— Begin Supplied passage —
A conjunction \(p_1 \wedge \cdots \wedge p_n\) of \(n \ge 1\) propositional atoms is equivalently represented by a generalized atom A such that \(D_A = \{p_1, \ldots , p_n\}\), and \(f_A(B) = \mathbf {T} \) if and only if \(B = \{p_1,\ldots ,p_n\}\).

A conjunction \(p_1, \ldots , p_m, \sim p_{m+1}, \ldots , \sim p_n\) of literals, where \(n \ge m \ge 0\), \(p_1, \ldots , p_n\) are propositional atoms and \(\sim \) denotes negation as failure, is equivalently represented by a generalized atom A such that \(D_A = \{p_1, \ldots , p_n\}\), and \(f_A(B) = \mathbf {T} \) if and only if \(\{p_1, \ldots , p_m\} \subseteq B\) and \(B \cap \{p_{m+1}, \ldots , p_n\} = \emptyset \).

An aggregate \( COUNT (\{p_1, \ldots , p_n\}) \ne k\), where \(n \ge k \ge 0\), and \(p_1, \ldots , p_n\) are propositional atoms, is equivalently represented by a generalized atom A such that \(D_A = \{p_1, \ldots , p_n\}\), and \(f_A(B) = \mathbf {T} \) if and only if \(|B \cap D_A| \ne k\).    \(\blacksquare \)

In the following, when convenient, we will represent generalized atoms as conjunctions of literals or aggregate atoms. Subsets of \(\mathcal {B}\) mapped to true by such generalized atoms will be those satisfying the associated conjunction.

Example 3

Consider the following rules:

$$\begin{aligned} r_1:\ a \leftarrow COUNT (\{a, b\}) \ne 1 \qquad r_2:\ b \leftarrow COUNT (\{a, b\}) \ne 1 \end{aligned}$$

The following are general programs that will be used for illustrating the differences between the semantics considered in this paper:

$$\begin{aligned} \begin{array}{lll} P_1 := \{r_1; r_2\} &{} \quad P_4 := \{r_1; r_2; a \vee b \leftarrow \} \\ P_2 := \{r_1; r_2; a \leftarrow b; b \leftarrow a\} \qquad &{} \quad P_5 := \{r_1; r_2; a \leftarrow \sim b\} \\ P_3 := \{r_1; r_2; \leftarrow \sim a; \leftarrow \sim b\} \end{array} \end{aligned}$$

Note that if a and b are replaced by \(p_1\) and \(p_2\), the aggregate \( COUNT (\{a,b\}) \ne 1\) is equivalent to the generalized atom A from Example 1, and therefore program \(P_1\) encodes the coordination game depicted in the introduction.    \(\blacksquare \)
— End Supplied passage —
What to work on:
A - In the excerpt on generalized atoms, write out everything from "Consider the following" down to "introduction.    \(\blacksquare \)", changing "coordination game" to "cooperation game".
B - According to the excerpt on generalized atoms, what does the tilde symbol denote in a conjunction of literals?
C - Continue the excerpt on generalized atoms past its final sentence.
— Begin Material —
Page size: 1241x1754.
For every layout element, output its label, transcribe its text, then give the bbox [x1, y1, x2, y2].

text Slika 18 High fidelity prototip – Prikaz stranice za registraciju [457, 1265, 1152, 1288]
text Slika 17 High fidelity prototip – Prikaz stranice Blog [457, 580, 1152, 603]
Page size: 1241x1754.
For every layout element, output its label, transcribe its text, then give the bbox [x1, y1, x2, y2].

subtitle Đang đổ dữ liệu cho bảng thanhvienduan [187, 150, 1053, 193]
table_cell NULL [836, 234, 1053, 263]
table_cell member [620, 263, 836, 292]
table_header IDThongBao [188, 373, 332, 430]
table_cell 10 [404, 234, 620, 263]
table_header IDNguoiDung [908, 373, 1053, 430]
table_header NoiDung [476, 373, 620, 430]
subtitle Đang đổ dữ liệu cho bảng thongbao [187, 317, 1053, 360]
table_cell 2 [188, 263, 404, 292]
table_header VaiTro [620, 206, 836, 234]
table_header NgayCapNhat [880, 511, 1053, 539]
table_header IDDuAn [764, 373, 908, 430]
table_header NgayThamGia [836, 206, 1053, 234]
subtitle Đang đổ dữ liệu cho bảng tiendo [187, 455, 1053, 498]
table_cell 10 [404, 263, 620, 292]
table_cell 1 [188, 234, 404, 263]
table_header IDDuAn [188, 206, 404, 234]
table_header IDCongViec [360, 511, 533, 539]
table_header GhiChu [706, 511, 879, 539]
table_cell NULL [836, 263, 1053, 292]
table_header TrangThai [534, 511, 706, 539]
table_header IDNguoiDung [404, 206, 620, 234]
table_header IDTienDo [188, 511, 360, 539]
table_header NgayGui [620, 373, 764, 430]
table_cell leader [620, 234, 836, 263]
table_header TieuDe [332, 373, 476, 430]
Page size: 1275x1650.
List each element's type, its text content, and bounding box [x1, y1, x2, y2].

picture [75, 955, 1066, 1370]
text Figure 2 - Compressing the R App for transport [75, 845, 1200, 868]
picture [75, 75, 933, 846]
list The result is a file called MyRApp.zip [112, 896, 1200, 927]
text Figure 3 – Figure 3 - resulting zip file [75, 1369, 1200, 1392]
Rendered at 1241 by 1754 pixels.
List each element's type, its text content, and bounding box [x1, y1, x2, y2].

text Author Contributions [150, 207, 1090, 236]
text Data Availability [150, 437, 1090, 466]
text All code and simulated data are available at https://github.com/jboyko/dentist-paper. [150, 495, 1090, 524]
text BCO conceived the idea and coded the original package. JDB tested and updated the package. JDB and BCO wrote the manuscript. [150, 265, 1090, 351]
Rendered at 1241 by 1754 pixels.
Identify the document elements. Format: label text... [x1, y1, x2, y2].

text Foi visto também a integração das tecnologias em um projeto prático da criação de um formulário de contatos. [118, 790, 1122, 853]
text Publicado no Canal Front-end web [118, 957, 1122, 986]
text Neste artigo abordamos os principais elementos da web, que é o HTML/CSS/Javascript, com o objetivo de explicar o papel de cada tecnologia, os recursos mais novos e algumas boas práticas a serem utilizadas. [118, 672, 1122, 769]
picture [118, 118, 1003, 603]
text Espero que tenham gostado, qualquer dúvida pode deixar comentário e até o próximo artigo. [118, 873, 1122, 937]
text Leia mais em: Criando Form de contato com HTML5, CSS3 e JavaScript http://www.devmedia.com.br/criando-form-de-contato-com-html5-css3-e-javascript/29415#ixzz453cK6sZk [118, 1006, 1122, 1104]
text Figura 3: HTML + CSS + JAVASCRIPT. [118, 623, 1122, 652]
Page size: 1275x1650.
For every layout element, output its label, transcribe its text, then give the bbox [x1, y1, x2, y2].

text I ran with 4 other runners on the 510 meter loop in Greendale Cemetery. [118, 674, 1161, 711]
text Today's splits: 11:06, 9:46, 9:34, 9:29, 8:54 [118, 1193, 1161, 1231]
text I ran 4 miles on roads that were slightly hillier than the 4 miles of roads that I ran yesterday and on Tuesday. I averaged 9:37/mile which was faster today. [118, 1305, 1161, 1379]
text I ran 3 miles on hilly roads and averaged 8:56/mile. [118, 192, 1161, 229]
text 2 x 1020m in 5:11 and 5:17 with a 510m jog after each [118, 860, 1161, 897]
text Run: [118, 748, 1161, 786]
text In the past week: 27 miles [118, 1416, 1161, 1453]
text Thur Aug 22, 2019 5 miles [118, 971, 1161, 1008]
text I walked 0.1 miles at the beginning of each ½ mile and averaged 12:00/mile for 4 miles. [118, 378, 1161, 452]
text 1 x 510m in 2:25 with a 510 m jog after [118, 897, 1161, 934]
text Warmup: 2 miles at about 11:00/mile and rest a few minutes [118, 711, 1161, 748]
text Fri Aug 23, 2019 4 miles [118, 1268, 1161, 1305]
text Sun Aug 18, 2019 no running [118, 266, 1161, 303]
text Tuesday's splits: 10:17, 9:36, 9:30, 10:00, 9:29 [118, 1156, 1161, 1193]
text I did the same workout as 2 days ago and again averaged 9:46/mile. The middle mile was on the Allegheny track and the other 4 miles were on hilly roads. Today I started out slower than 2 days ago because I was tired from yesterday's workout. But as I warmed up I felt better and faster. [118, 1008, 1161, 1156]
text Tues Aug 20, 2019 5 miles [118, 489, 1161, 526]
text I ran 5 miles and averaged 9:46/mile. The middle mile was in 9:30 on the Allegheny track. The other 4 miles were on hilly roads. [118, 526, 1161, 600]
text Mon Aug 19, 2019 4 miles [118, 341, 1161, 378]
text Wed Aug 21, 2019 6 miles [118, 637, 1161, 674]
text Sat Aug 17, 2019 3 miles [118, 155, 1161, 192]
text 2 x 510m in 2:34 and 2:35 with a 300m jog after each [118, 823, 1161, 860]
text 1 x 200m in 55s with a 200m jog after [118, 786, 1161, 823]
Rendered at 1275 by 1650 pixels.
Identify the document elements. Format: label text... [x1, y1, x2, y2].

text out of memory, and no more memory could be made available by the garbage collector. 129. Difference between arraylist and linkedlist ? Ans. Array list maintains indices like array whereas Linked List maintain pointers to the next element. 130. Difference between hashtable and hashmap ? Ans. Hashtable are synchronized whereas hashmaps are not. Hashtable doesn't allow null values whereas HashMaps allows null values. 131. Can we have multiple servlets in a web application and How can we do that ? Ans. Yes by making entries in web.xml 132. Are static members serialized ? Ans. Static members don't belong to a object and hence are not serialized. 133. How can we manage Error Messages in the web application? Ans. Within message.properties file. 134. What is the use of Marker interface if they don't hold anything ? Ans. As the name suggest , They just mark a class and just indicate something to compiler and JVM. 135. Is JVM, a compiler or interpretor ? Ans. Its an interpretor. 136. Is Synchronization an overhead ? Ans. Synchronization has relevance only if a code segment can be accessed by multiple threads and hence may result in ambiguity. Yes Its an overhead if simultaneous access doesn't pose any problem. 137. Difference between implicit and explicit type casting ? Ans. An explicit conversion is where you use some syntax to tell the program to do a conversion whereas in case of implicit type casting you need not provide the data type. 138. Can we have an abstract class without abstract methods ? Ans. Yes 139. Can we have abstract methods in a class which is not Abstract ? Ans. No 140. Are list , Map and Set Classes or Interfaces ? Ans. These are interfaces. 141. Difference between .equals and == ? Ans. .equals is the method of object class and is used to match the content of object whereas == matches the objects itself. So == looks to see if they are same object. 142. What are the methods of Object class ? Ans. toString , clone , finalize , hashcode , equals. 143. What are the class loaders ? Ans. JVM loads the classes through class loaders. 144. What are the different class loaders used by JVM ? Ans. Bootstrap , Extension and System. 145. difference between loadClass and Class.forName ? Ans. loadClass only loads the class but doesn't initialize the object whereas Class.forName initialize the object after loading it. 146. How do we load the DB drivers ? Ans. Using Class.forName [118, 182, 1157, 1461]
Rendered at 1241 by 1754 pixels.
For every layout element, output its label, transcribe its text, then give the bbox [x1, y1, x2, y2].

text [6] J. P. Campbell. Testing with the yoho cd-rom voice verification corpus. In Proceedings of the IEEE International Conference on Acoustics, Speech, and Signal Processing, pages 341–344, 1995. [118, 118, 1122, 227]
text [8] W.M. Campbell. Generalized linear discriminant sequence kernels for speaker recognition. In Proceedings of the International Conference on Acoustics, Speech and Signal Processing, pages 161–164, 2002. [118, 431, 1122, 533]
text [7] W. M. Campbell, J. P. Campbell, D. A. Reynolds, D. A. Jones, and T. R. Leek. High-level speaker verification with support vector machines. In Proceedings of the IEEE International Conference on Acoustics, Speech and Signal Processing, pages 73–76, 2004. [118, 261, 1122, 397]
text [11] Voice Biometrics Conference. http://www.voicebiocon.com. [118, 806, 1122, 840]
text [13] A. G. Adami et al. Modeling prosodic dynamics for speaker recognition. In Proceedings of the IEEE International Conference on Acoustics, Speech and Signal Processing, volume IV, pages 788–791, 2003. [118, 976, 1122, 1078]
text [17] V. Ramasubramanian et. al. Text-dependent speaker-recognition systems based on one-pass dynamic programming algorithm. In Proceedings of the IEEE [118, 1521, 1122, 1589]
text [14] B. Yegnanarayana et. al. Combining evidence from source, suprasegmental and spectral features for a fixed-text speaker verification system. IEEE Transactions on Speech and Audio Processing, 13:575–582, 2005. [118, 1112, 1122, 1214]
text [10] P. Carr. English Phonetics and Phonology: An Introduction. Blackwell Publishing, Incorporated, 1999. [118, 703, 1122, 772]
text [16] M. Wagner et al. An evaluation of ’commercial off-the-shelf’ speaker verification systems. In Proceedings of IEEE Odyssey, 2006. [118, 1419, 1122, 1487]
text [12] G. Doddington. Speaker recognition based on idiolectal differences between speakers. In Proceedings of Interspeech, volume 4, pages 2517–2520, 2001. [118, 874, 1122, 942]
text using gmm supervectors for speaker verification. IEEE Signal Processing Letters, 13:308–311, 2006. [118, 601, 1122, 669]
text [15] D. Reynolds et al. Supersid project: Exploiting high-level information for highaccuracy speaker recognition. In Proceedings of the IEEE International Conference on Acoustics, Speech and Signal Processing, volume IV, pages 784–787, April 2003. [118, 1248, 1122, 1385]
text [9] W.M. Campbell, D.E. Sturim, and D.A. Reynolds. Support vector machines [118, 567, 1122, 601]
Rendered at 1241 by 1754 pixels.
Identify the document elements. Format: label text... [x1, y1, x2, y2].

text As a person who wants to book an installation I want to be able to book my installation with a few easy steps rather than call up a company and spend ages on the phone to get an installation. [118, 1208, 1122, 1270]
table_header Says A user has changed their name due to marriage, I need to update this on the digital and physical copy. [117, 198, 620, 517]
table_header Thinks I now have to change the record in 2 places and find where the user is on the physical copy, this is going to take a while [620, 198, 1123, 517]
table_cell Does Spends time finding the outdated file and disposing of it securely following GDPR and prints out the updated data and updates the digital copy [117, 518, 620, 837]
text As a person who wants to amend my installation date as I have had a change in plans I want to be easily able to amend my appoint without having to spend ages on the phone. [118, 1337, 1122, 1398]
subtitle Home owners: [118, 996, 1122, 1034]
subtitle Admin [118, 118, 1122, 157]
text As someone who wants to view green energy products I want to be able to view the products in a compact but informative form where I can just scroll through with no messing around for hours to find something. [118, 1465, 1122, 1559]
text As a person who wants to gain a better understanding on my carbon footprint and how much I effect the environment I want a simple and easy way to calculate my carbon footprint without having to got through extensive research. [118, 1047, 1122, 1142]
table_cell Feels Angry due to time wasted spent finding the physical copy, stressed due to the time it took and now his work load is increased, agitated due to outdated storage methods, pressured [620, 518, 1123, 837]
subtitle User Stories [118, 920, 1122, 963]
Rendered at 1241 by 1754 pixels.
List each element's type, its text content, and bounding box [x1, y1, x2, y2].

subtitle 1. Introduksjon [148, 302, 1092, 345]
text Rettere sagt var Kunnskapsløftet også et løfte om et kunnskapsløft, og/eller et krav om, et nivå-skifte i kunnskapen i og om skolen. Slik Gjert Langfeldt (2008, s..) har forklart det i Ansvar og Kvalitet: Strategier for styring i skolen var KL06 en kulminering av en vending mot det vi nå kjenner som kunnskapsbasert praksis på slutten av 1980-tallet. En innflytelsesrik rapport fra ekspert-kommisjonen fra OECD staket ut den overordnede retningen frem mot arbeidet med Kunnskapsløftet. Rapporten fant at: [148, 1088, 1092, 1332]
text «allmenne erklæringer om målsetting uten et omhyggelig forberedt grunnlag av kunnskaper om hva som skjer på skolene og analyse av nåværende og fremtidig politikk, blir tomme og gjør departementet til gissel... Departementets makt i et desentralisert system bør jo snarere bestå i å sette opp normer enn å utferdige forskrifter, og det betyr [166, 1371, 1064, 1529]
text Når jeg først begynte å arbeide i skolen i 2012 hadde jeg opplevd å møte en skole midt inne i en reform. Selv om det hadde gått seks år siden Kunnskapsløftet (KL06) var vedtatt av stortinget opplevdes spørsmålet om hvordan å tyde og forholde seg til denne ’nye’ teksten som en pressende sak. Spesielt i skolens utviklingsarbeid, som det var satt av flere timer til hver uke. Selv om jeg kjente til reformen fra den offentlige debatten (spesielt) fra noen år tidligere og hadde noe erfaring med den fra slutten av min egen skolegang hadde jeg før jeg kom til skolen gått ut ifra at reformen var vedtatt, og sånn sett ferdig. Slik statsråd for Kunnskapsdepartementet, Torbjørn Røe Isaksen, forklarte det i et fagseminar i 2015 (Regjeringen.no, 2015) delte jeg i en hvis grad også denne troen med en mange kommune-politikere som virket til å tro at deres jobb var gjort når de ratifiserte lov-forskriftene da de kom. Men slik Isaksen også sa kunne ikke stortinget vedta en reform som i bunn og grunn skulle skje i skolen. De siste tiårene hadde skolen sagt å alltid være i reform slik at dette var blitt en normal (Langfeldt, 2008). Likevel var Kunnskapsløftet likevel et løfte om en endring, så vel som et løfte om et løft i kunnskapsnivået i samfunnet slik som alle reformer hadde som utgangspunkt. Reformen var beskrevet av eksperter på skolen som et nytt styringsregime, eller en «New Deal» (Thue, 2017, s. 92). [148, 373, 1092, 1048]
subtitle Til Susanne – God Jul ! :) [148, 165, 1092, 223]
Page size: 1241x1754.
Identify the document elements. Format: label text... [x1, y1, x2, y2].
— End Material —
Set of answers:
A -
Consider the following rules:

$$\begin{aligned} r_1:\ a \leftarrow COUNT (\{a, b\}) \ne 1 \qquad r_2:\ b \leftarrow COUNT (\{a, b\}) \ne 1 \end{aligned}$$

The following are general programs that will be used for illustrating the differences between the semantics considered in this paper:

$$\begin{aligned} \begin{array}{lll} P_1 := \{r_1; r_2\} &{} \quad P_4 := \{r_1; r_2; a \vee b \leftarrow \} \\ P_2 := \{r_1; r_2; a \leftarrow b; b \leftarrow a\} \qquad &{} \quad P_5 := \{r_1; r_2; a \leftarrow \sim b\} \\ P_3 := \{r_1; r_2; \leftarrow \sim a; \leftarrow \sim b\} \end{array} \end{aligned}$$

Note that if a and b are replaced by \(p_1\) and \(p_2\), the aggregate \( COUNT (\{a,b\}) \ne 1\) is equivalent to the generalized atom A from Example 1, and therefore program \(P_1\) encodes the cooperation game depicted in the introduction.    \(\blacksquare \)

B - Negation as failure.

C -
Generalized atoms can be partitioned into two classes, referred to as convex and non-convex, according to the following definition: A generalized atom A is convex if for all triples I, J, K of interpretations such that \(I \subset J \subset K\), \(I\,\models \,A\) and \(K\,\models \,A\) implies \(J\,\models \,A\). A convex program is a general program whose rules have convex bodies. Note that convex generalized atoms are closed under conjunction, but not under disjunction or complementation. In more detail, the conjunction of two generalized atoms \(A,A'\), denoted \(A \wedge A'\), is such that \(D_{A \wedge A'} = D_A \cup D_{A'}\), and for all \(I \subseteq D_{A \wedge A'}\), \(f_{A \wedge A'}(I) = f_A(I \cap D_A) \wedge f_{A'}(I \cap D_{A'})\). The disjunction \(D_{A \vee A'}\) is defined similarly, and the complementation \(\overline{A}\) of A is such that \(D_{\overline{A}} = D_A\), and for all \(I \subseteq D_A\), \(f_{\overline{A}}(I) = \lnot f_A(I)\). To show that convex generalized atoms are not closed under disjunction and complementation, an example is sufficient. Let \(A,A'\) be such that \(D_A = D_{A'} = \{a,b\}\), \(f_A(I) = \mathbf {T} \) if and only if \(I = \emptyset \), and \(f_{A'}(I) = \mathbf {T} \) if and only if \(I = \{a,b\}\). Hence, \(A,A'\) are convex, but \(A \vee A'\) is not. However, its complement \(\overline{A \vee A'}\) is convex because true only for \(\{a\}\) and \(\{b\}\). Closure with respect to conjunction is proved by the following claim.

Lemma 1

The conjunction \(A \wedge A'\) of two convex generalized atoms is a convex generalized atom.

Proof

Let \(I \subset J \subset K\) be such that \(I\,\models \,A \wedge A'\) and \(K\,\models \,A \wedge A'\). Hence, \(I\,\models \,A\), \(K\,\models \,A\), \(I\,\models \,A'\), and \(K\,\models \,A'\) by definition of \(A \wedge A'\). Since A and \(A'\) are convex, we have \(J\,\models \,A\) and \(J\,\models \,A'\), which in turn imply \(J\,\models \,A \wedge A'\).    \(\Box \)

We now describe a reduct-based semantics, usually referred to as FLP, which has been introduced and analyzed in [13, 14].

Definition 1

(FLP Reduct). The FLP reduct \(P^I\) of a program P with respect to I is defined as the set \(\{r \in P \mid I\,\models \,B(r)\}\).

Definition 2

(FLP Answer Sets). I is an FLP answer set of P if \(I\,\models \,P\) and for each \(J \subset I\) it holds that \(J\,\not \models \, P^I\). Let FLP(P) denote the set of FLP answer sets of P.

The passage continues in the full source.